The goal from the start of the game is to make sure both players get to play without being shut down from the start. First turn rules were change to prevent donks. Look at Mario Maker's 100 man challenge. If you play the expert courses, the game doesn't give you well made courses, it gives you any the server considers 'hard'.
What if this course started with a spring or P Switch that fell from the sky and you needed it to get past the first part or you have to jump of a cliff and die, then start again? This isn't a mechanical issue or an issue with a players understanding of mechanic, its a problem with understanding what good design is. You as the player are being punished for playing the game because you have no idea that was going to happen so you pretty much are starting with 99 lives rather than the 100 you should have had. What if you have 1 or 2 lives left and get a stage like this for your last one? You're pretty much doomed from the start!
Sure you can predict to play stages like this so should you risk a life going for a blind jump to maybe hope you get that stage and don't lose one right from the start? Good level designers would never do this because the player should
at least see the stage before expecting to deal with the mechanics of the stage. Item lock is much of the same. Why should a player risk their matchups against other decks just to play against one you might never play against? If the designers see a problem with pacing with the game, they are to address it. After all, this is a multiplayer game so it should be as balanced all throughout the game.
As for Night March, things like this shouldn't exist because of the type of game Pokemon is. Until its your opponent's turn, you're playing solitaire. You can't disrupt your opponent, slow them down or counter cards on their turn. You have to sit there and wait.
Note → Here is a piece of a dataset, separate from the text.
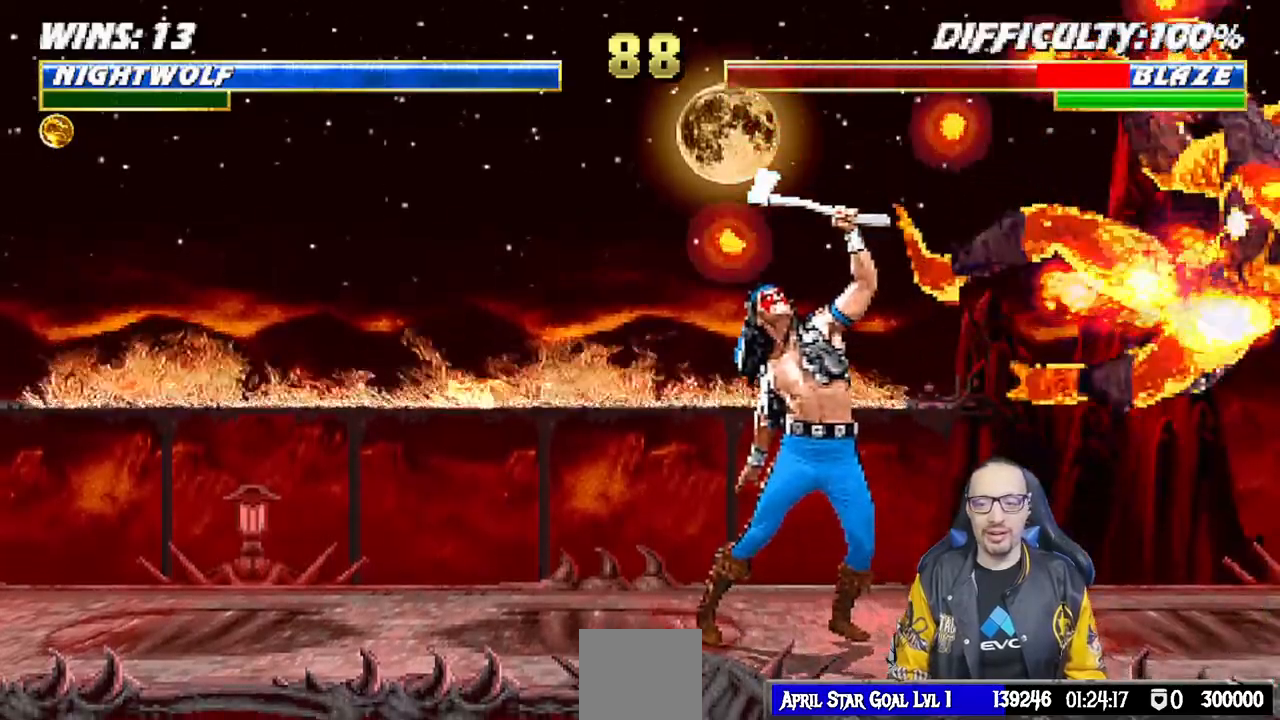
{"dt_ms": 500, "buttons": [], "left_stick": "down", "right_stick": "up", "events": [[17, "DPAD_RIGHT", "down"], [117, "CIRCLE", "down"], [117, "DPAD_RIGHT", "up"], [150, "DPAD_RIGHT", "down"], [200, "CIRCLE", "up"], [250, "CIRCLE", "down"], [333, "DPAD_RIGHT", "up"], [433, "CIRCLE", "up"], [500, "left_stick", "down"], [500, "right_stick", "up"]]}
Because this mechanic doesn't exist in Pokemon, the developers have to (or should rather) take extra care with design when making burn or speed card, because that interaction isn't there like with other card game.
My case was never I don't like these deck (well I don't) or to come off as complaining but to talk about game design and balance as a game designer who works with mechanics.
So...This thread has been completely derailed... IT"S A CRAZY TRAIN!
Either way, here's what I would say losing to the game is:
- Dead Draw
- A deck that can't abuse the only existing engine
- Bad Flips
Outside of luck, I don't think it is the game's fault.
I know, I didn't want this to happen and I tried many times to put it back on track. When I say losing to the game, I mean losing to effects rather than the player, if that makes any sense. Item lock wins the game, not the player. That's an example.